墓室門順利打開了,我們幾個有驚無險的走進墓室,那些吃人的影子不敢靠近,隻能徘徊在門口,它們越聚越多,我甚至可以聽見陰陰的低鳴聲。
“別看了,快走。”
江沅打開礦燈走在最前麵,嚴天背著那個小男孩兒跟在後麵,白雲和麥西走在中間,我和劉曉東則走在最後,這樣的組合也算是一幫一,一個健康的照顧一個傷殘人士。
眼前所見的而一切,我隻能用震驚來形容。
整間墓室是一個天然形成的山洞,山洞四壁九條瀑布,九個深潭圍成一個環形,在這個圓圈中,正中的半空中懸浮一座非常豪華的宮殿建築,三十三重台階離地十米開外,飛簷四周環著三盞幽冥燈,綠幽幽的磷光映著整座宮殿顯得鬼氣森森。
“這是?這是墓室嗎?”我說。
白雲也看直了眼,看來,他也沒見過這種情況,江沅的臉上同樣有這種感覺,劉曉東也是一樣,相比較我們而言,最鎮定的反倒是嚴天和那個小男孩兒。
嚴天的淡定我不知道為什麼,但是這個小男孩兒的淡定我卻是看出來了,因為他此刻正自己一步一步的往那前麵走,隨著他的靠近,那高過十米的宮殿建築居然慢慢的向下沉,最後居然落地了。
小男孩兒個子小,那台階的高度都快趕上他的身高了,他想上去,於是就回頭看著我們,我們也知道他是什麼意思,可是不知道為什麼,那一刻,我們誰都沒說話,也沒任何動作,整個人的意識就好像在那一刻停頓了。
隻有嚴天,他慢慢的走過去的時候,那個小男孩兒長著兩隻小手要他抱著,嚴天抱著他一步一步的邁上那個台階,我立刻意識到這可能是個幻境,於是想大聲喊嚴天回來,可是我的喊聲似乎被什麼東西隔絕了,嚴天並沒有聽到我的話,反倒是江沅他們被我的而喊聲驚醒了,原來他們剛才都好像是在做夢,是被我的喊聲把叫回了現實。
等我們幾個到達宮殿台階的時候,嚴天他們已經上了第二層。
“哥幾個,快點兒,他們快到了。”
江沅有些氣喘,實際上不僅僅是他,我也一樣。
“奇怪,這裏好像有很強的地心引力,我的雙腿就好像幫了十幾二十斤的砂帶一樣,重的抬不起來。
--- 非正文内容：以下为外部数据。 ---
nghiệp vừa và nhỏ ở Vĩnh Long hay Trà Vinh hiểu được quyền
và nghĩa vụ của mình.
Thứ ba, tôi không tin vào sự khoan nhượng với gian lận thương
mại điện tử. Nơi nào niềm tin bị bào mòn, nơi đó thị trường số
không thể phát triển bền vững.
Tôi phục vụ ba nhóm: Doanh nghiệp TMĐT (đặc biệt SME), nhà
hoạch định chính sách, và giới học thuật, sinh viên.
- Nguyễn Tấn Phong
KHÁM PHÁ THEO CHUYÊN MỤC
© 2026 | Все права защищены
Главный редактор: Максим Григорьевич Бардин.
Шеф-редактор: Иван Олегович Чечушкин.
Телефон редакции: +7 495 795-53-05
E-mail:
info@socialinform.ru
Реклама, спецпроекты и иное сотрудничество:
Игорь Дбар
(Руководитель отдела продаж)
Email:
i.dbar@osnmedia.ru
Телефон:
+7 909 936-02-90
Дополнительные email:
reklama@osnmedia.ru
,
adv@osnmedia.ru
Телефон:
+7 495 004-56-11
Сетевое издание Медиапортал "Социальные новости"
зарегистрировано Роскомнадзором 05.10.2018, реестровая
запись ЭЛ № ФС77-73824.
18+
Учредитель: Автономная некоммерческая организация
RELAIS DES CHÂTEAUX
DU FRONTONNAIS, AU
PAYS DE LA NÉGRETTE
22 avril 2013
”
麥西是個女人,她此刻已經撐不住了,不過還在努力,我從他的眼神中看到些許關心,這種感覺從我認識她開始,我從沒見過。
“喂,你還行嗎?不行就下去吧,在下麵等我們。”我回頭喊了一句。
麥西倔強的瞪我一眼,“你都能堅持,憑什麼我不行,你還是省點力氣吧!”
“真是不知好歹,隨你便。”女人真的很奇怪,明明是關心,卻被當成驢肝肺。
劉曉東和白雲並排走在我前麵一點,他們倆的狀況還不錯,三十三重台階,等我們爬上去之後,嚴天和那個小男孩兒已經不見了蹤影。
九根黑木圓柱撐起了這座宮殿的三重屋簷,黑玉打磨而成的六角邊行地磚搭配著白水晶石鋪滿整座大殿,白水晶石散著白光,而黑玉石也同樣散著淡淡的黑色光芒,黑白光芒間相互侵染,形成了一種非常詭異的範圍。